Your assignment => Set out every line of the records below as a Markdown table with two columns, "Row" for a running row number and "Line" for the line itself, omitting any blank lines. Leave the pictures out of the answer.
#### Information shown ####
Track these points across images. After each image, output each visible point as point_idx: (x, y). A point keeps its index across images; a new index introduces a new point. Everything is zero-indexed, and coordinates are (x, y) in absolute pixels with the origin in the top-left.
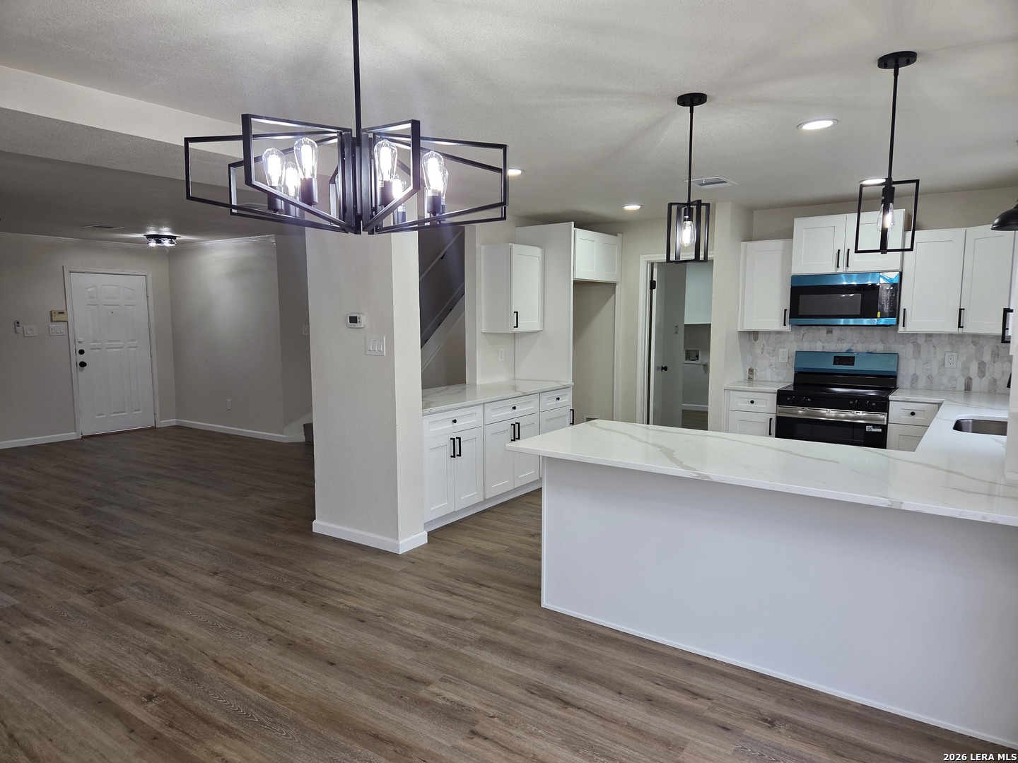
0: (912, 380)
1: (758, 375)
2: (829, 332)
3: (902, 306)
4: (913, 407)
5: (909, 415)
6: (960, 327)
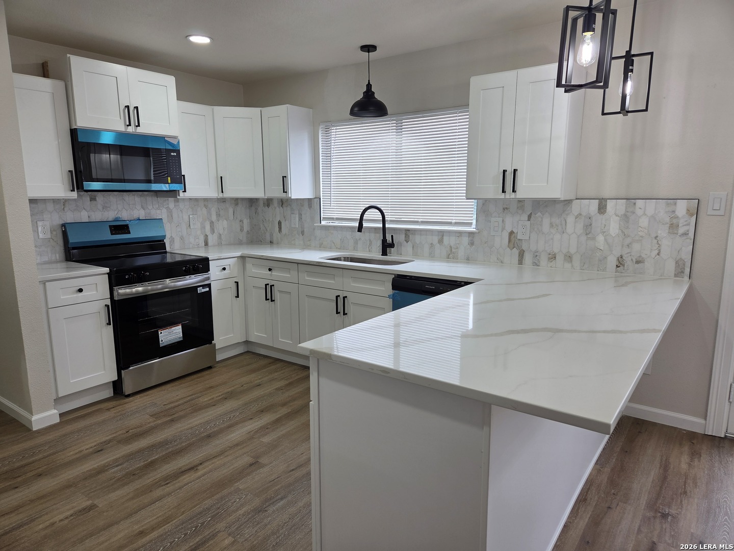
0: (170, 242)
2: (93, 199)
4: (224, 263)
5: (221, 271)
6: (222, 192)
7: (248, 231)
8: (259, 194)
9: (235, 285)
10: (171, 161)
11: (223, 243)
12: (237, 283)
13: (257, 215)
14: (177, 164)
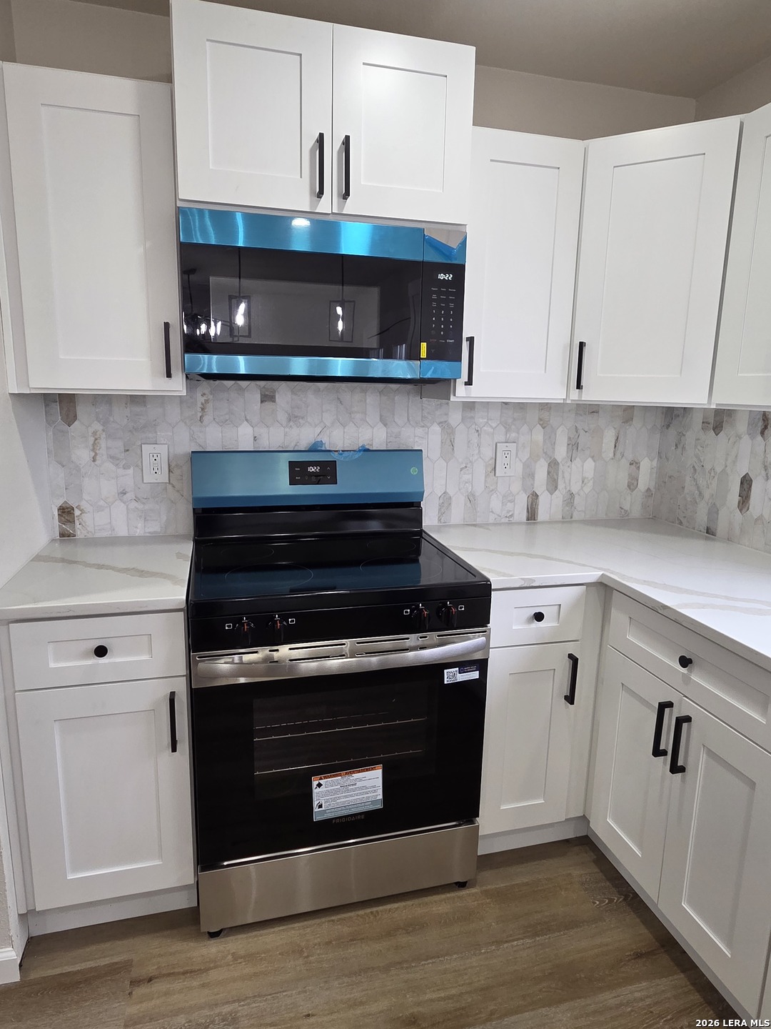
0: (441, 506)
1: (90, 523)
2: (267, 398)
3: (466, 333)
4: (540, 600)
5: (529, 621)
6: (579, 386)
7: (649, 490)
8: (693, 394)
9: (568, 664)
10: (434, 297)
11: (576, 517)
12: (574, 660)
13: (680, 449)
14: (452, 305)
####
Output below =>
| Row | Line |
|---|---|
| 1 | Track these points across images. After each image, output each visible point as point_idx: (x, y). A point keeps its index across images; a new index introduces a new point. Everything is zero-indexed, and coordinates are (x, y) in absolute pixels with the origin in the top-left. |
| 2 | 0: (912, 380) |
| 3 | 1: (758, 375) |
| 4 | 2: (829, 332) |
| 5 | 3: (902, 306) |
| 6 | 4: (913, 407) |
| 7 | 5: (909, 415) |
| 8 | 6: (960, 327) |
| 9 | 0: (170, 242) |
| 10 | 2: (93, 199) |
| 11 | 4: (224, 263) |
| 12 | 5: (221, 271) |
| 13 | 6: (222, 192) |
| 14 | 7: (248, 231) |
| 15 | 8: (259, 194) |
| 16 | 9: (235, 285) |
| 17 | 10: (171, 161) |
| 18 | 11: (223, 243) |
| 19 | 12: (237, 283) |
| 20 | 13: (257, 215) |
| 21 | 14: (177, 164) |
| 22 | 0: (441, 506) |
| 23 | 1: (90, 523) |
| 24 | 2: (267, 398) |
| 25 | 3: (466, 333) |
| 26 | 4: (540, 600) |
| 27 | 5: (529, 621) |
| 28 | 6: (579, 386) |
| 29 | 7: (649, 490) |
| 30 | 8: (693, 394) |
| 31 | 9: (568, 664) |
| 32 | 10: (434, 297) |
| 33 | 11: (576, 517) |
| 34 | 12: (574, 660) |
| 35 | 13: (680, 449) |
| 36 | 14: (452, 305) |